When Meta announced its capital spending forecast last year, the company said it planned to spend heavily to build capacity for the artificial intelligence (AI) business segment.
We expect that the development of leading AI infrastructure will be a core advantage in developing AI models and the best product experience," Susan Li, Meta's Chief Financial Officer, said at a summer earnings report meeting last year.
Now, the technology giant is fulfilling that promise. On January 12, CEO Mark Zuckerberg announced the launch of Meta Compute, a new initiative designed to strengthen the company's artificial intelligence infrastructure. Zuckerberg said that the company plans to significantly expand energy consumption in the coming years.
Meta is planning to build dozens of gigawatts in this decade, and hundreds of gigawatts or more in the future. The way we design, invest and cooperate to build this infrastructure will become a strategic advantage," Zuckerberg said in a post on Threads.
Gigawatt is a unit that measures electricity capacity equivalent to one billion watts. The artificial intelligence (AI) industry consumes a lot of energy, which means that US electricity consumption may skyrocket exponentially in the next decade, according to experts' estimates.
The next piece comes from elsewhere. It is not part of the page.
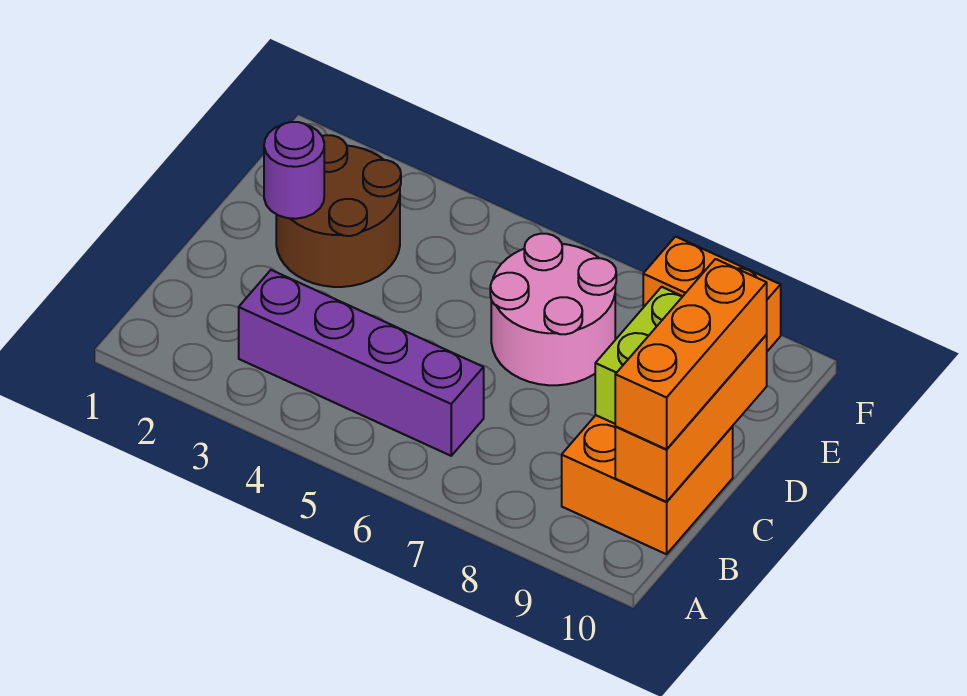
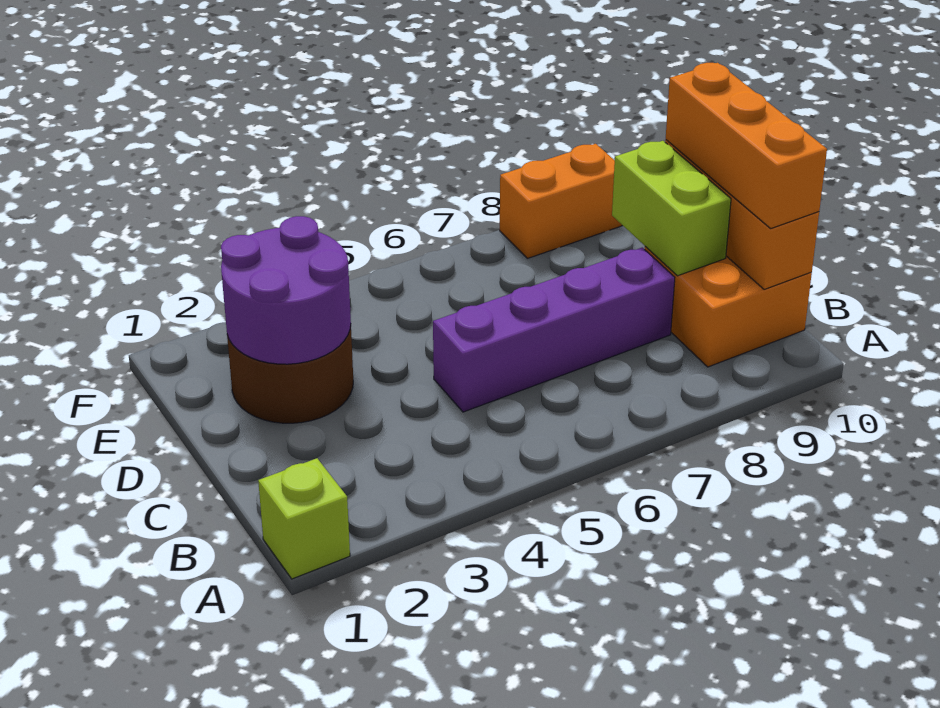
none -> lime brick A1 level 1
purple brick B3:B6 level 1 -> purple brick C5:C8 level 1
purple round brick D2 level 2 -> purple round brick D2:E3 level 2
pink round brick D6:E7 level 1 -> none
Zuckerberg has announced the names of three CEOs who will lead this new project. One of them is Santosh Janardhan, head of the company's global infrastructure division.
Janardhan, who has worked at the company since 2009, will lead the work on "engineering architecture, software systems, silicon programs, developer productivity, as well as building and operating our global data center network," Zuckerberg said.
Daniel Gross, who joined the company last year, is also involved in this project. Gross is the co-founder of Safe Superintelligence, along with former OpenAI science director Ilya Sutskever. Zuckerberg said Gross will lead a new group in Meta, responsible for "long-term capacity strategy, partnering with suppliers, industry analysis, planning and business models".
Finally, Zuckerberg said that Dina Powell McCormick, a former government official who just joined Meta as chairman and vice chairman of the company's board of directors, will be responsible for cooperating with governments to help "build, deploy, invest and finance Meta's infrastructure".
Clearly, there is a race to build a cloud environment ready for generative artificial intelligence, and investment cost forecasts released last year showed that most of Meta's competitors have similar ambitions.
Microsoft has actively cooperated with AI infrastructure providers whenever possible. Meanwhile, Google's parent company, Alphabet, announced the acquisition of data center company Intersect in December 2025.